Oh how CUTE! Nicole Richie and Joel Madden are on vacation together in Cabo. And like there wouldn’t be 850,000 photogs documenting their every session of tonsil hockey, she has to take a self-portrait of the two of them. Ah, young love.
Most people gave up these cutesy-poo little PDAs back in their formative years. And someone should point out to Joel that UV rays are going to fade the HELL out of that ink.
First, rumor has it that Nicole Richie is moving out of her cute little condo and in with Good Charlotte front man and Hilary-Duff-ex Joel Madden. The two are apparently inseparable, and Joel’s brother, bandmate, and next-door-neighbor isn’t super-pleased with Joel’s new skank.
Meanwhile, former lovebirds Wilmer Valderrama and Mandy Moore have reportedly been seen together all over Miami, where, apparently, half of Hollywood’s party crowd is spending New Years. Interesting, since after Valderrama’s appearance on Howard Stern, where he claimed to have taken Moore’s virginity, Moore issued a public denial. Then again, maybe he was just confusing her with Lindsay Lohan.
Us Magazine reports that Hilary Duff is none too pleased with former paramour’s new choice of love muffin. The former Disney Channel Princess is flabbergasted that he’s dating stick-bug wannabe Nicole Richie, and “thinks she’s a skank.”

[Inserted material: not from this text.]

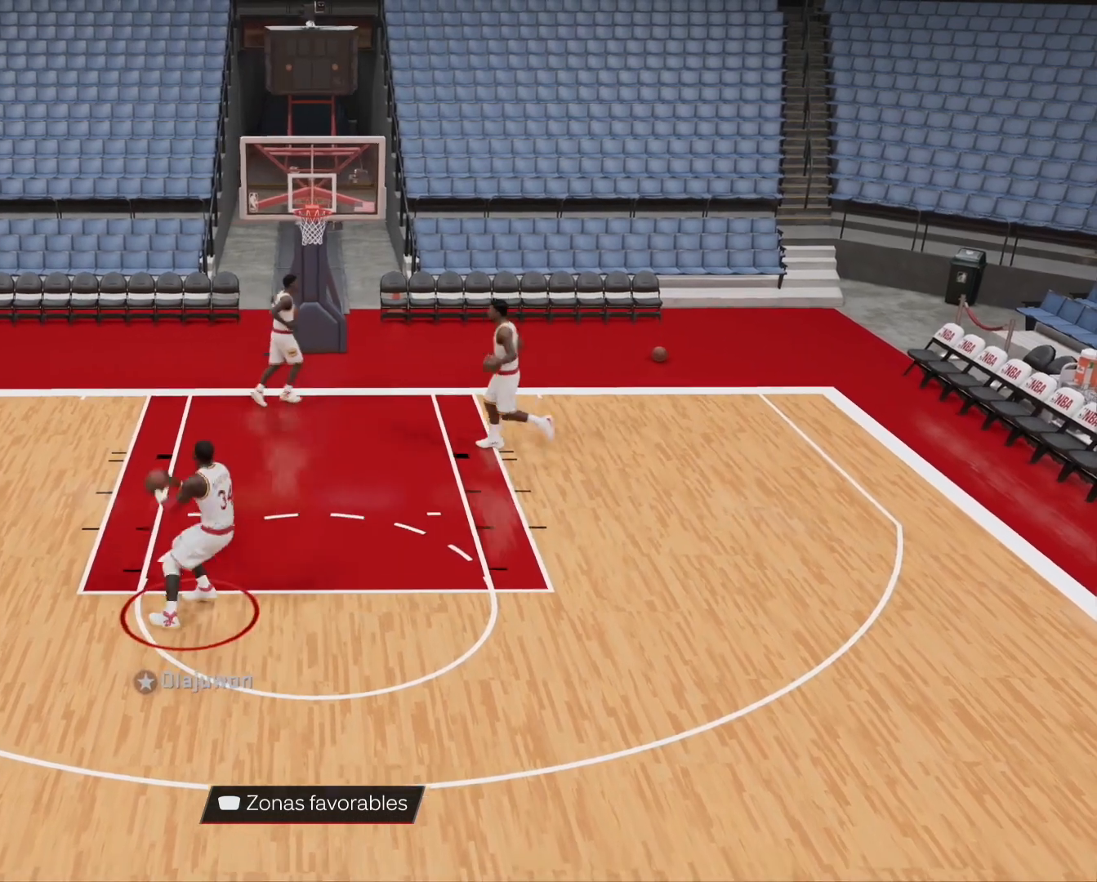
{"buttons": [], "left_stick": "up", "right_stick": "center", "events": [[167, "SQUARE", "up"], [300, "left_stick", "up"]]}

Juicy Rumors isn’t sure what’s more shocking: the fact that one of Disney’s former stars KNOWS much less USES the term skank, or that Ms. Duff is shocked that her former boyfriend, rocker Joel Madden, second only to Tommy Lee in ratio of ink per skin cell, would take up with a Hollywood party pro recently busted for DUI while under the influence of both Vicodin AND marijuana.
Who’da thunk it?
Girls, girls, girls. THIS is what you are fighting over?
All you have to do is go to the mall and walk into Hot Topic. You can find another one behind the register.